> _EXTRACTED RECORDS_
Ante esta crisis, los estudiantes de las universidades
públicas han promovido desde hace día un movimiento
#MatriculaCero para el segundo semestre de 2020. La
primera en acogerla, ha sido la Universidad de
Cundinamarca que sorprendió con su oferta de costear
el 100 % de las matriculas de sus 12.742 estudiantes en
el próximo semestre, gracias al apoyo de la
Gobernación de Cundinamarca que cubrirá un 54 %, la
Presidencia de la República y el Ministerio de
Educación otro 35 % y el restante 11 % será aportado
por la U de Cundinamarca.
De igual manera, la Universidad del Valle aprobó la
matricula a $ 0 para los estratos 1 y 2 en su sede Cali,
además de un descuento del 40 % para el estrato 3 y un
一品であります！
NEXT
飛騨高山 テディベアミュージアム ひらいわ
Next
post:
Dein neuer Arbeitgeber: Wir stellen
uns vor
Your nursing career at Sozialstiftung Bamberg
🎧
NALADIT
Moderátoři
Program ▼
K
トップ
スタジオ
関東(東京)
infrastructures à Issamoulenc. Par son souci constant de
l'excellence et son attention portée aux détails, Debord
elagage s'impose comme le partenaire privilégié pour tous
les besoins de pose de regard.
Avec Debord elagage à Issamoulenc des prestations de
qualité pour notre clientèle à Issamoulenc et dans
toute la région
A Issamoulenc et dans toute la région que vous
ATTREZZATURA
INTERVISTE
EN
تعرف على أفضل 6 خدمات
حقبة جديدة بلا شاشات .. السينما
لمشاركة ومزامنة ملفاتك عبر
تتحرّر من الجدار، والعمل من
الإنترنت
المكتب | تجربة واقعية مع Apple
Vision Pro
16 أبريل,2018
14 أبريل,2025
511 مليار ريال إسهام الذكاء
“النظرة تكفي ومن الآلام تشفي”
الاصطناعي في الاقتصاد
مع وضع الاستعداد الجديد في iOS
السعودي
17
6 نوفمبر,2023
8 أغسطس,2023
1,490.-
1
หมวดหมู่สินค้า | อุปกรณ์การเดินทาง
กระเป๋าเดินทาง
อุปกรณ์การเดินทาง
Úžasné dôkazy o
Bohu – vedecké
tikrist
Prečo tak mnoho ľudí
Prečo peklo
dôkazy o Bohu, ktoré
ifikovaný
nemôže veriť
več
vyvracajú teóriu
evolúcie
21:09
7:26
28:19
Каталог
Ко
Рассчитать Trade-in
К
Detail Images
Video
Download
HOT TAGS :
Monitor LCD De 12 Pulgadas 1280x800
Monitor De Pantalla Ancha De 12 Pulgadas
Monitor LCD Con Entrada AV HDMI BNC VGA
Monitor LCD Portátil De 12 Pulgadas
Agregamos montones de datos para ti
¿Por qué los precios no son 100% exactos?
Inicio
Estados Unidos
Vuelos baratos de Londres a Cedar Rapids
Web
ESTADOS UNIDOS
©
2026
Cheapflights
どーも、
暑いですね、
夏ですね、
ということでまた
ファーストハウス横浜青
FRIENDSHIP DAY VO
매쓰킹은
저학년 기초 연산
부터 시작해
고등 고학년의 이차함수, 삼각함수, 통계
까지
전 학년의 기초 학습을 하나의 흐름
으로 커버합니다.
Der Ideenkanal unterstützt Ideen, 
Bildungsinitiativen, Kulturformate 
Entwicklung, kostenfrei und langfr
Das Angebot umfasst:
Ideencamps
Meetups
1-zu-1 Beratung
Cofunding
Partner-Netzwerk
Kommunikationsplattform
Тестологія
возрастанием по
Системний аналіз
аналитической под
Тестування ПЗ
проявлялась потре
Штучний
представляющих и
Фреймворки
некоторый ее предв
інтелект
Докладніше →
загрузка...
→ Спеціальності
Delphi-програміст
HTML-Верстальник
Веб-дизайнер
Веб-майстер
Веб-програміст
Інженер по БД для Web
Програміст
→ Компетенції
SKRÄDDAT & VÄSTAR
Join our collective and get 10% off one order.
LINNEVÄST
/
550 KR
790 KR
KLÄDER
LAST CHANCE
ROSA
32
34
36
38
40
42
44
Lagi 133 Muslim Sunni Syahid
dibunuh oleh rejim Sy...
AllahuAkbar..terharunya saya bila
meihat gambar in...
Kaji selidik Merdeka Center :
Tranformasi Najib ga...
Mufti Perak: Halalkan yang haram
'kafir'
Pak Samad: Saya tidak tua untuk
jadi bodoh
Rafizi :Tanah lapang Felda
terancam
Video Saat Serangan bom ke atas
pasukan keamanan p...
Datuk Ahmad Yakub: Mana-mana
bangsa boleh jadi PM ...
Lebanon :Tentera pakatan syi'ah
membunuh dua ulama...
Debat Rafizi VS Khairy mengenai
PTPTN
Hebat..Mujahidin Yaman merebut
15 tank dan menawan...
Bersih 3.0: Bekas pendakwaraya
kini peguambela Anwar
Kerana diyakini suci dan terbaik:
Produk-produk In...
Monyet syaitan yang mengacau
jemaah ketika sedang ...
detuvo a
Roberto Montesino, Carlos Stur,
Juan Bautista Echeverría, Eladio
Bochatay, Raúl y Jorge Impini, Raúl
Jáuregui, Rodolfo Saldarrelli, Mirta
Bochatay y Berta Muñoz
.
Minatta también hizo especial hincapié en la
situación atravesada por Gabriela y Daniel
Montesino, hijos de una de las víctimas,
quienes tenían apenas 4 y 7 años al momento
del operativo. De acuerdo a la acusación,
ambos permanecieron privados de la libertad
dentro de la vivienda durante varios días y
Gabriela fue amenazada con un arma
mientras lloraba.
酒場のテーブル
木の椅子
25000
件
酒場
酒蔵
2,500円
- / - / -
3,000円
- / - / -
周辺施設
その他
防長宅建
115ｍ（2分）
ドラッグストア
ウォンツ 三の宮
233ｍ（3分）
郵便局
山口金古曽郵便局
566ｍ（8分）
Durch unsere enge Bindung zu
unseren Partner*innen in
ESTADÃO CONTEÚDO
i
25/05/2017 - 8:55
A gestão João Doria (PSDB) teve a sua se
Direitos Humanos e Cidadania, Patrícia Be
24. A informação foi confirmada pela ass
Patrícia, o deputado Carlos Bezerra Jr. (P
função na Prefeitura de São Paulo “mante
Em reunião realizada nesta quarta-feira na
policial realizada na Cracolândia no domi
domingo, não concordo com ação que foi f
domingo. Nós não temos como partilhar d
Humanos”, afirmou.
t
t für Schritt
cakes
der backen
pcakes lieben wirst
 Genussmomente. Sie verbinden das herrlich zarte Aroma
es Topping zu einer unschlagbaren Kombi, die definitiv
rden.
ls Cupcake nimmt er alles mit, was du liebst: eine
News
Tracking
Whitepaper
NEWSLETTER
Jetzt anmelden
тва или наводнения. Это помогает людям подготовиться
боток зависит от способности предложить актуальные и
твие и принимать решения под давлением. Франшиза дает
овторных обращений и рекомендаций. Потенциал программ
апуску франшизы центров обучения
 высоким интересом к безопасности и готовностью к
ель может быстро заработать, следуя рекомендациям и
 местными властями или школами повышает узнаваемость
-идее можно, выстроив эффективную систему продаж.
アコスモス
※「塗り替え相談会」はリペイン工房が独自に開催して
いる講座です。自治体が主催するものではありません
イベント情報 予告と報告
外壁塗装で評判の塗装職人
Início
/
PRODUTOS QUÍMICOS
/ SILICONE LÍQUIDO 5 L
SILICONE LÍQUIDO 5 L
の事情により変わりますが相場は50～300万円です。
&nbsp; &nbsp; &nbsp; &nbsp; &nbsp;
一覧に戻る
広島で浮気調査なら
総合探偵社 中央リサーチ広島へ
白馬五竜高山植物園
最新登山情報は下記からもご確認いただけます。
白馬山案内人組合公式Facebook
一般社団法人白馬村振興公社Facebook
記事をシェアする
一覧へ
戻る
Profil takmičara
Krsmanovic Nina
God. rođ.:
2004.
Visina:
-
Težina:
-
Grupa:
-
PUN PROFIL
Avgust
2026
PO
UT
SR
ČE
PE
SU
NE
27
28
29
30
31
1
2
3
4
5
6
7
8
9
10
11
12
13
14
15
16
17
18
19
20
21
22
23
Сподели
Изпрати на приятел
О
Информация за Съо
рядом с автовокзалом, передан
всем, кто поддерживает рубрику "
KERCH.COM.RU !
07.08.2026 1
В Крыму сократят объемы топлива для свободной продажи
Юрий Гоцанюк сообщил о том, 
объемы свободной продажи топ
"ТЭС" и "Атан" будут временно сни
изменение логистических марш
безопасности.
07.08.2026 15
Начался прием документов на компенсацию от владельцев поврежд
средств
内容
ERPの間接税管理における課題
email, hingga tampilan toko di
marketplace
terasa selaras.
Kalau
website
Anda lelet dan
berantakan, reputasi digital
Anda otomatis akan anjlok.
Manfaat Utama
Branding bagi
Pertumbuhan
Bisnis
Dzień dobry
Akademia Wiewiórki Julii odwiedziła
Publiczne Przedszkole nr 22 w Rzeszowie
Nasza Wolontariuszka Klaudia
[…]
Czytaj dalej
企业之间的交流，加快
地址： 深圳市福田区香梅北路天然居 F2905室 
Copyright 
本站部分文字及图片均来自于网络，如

> _WRITTEN TASK_
Once you have counted the lines above that contain "продажи", give that number alone.

> _RESPONSE TO THIS EXERCISE_
2